Give the entries back exactly, dropping each image.
--- DATA FOR REVIEW Enclosed Below ---
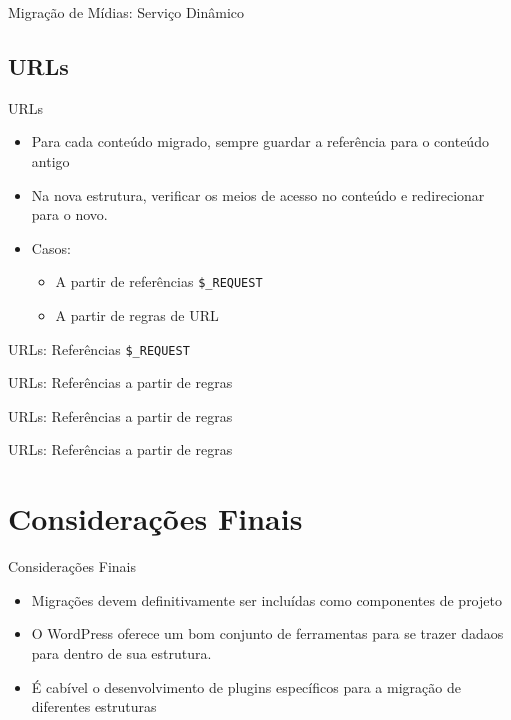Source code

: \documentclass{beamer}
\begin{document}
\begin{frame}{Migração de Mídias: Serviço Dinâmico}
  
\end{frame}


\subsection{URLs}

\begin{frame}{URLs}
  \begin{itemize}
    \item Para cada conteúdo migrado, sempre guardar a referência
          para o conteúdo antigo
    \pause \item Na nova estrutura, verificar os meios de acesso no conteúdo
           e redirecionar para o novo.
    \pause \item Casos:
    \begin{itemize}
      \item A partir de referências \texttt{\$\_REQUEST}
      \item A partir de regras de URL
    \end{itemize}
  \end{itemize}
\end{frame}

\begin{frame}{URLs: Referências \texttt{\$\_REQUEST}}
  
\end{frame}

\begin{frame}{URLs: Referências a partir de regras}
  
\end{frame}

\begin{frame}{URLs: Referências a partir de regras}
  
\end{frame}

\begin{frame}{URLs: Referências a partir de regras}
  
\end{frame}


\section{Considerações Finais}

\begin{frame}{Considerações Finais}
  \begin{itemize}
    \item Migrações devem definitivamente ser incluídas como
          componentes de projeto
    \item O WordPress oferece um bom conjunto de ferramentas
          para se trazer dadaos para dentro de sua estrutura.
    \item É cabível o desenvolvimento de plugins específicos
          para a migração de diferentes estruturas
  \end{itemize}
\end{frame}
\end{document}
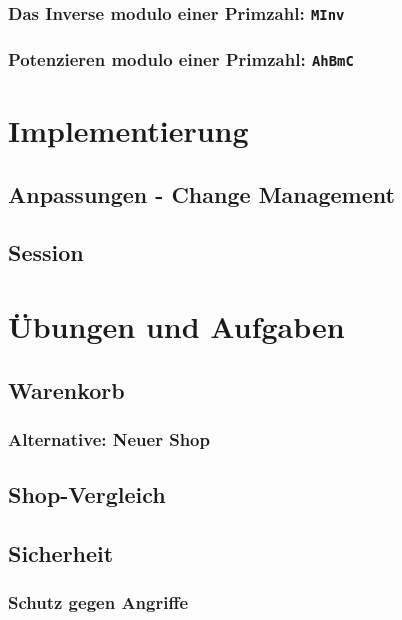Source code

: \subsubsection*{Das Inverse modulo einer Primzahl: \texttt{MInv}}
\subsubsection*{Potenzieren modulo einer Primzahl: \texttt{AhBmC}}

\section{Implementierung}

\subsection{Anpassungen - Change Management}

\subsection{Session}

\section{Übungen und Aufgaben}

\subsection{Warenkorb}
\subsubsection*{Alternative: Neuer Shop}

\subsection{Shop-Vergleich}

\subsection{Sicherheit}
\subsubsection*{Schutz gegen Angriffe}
--- End of Enclosed DATA FOR REVIEW ---
EXPECTED ANSWER:
Source code

: \documentclass{beamer}
\begin{document}
\begin{frame}{Migração de Mídias: Serviço Dinâmico}
  
\end{frame}


\subsection{URLs}

\begin{frame}{URLs}
  \begin{itemize}
    \item Para cada conteúdo migrado, sempre guardar a referência
          para o conteúdo antigo
    \pause \item Na nova estrutura, verificar os meios de acesso no conteúdo
           e redirecionar para o novo.
    \pause \item Casos:
    \begin{itemize}
      \item A partir de referências \texttt{\$\_REQUEST}
      \item A partir de regras de URL
    \end{itemize}
  \end{itemize}
\end{frame}

\begin{frame}{URLs: Referências \texttt{\$\_REQUEST}}
  
\end{frame}

\begin{frame}{URLs: Referências a partir de regras}
  
\end{frame}

\begin{frame}{URLs: Referências a partir de regras}
  
\end{frame}

\begin{frame}{URLs: Referências a partir de regras}
  
\end{frame}


\section{Considerações Finais}

\begin{frame}{Considerações Finais}
  \begin{itemize}
    \item Migrações devem definitivamente ser incluídas como
          componentes de projeto
    \item O WordPress oferece um bom conjunto de ferramentas
          para se trazer dadaos para dentro de sua estrutura.
    \item É cabível o desenvolvimento de plugins específicos
          para a migração de diferentes estruturas
  \end{itemize}
\end{frame}
\end{document}
Source code

: \subsubsection*{Das Inverse modulo einer Primzahl: \texttt{MInv}}
\subsubsection*{Potenzieren modulo einer Primzahl: \texttt{AhBmC}}

\section{Implementierung}

\subsection{Anpassungen - Change Management}

\subsection{Session}

\section{Übungen und Aufgaben}

\subsection{Warenkorb}
\subsubsection*{Alternative: Neuer Shop}

\subsection{Shop-Vergleich}

\subsection{Sicherheit}
\subsubsection*{Schutz gegen Angriffe}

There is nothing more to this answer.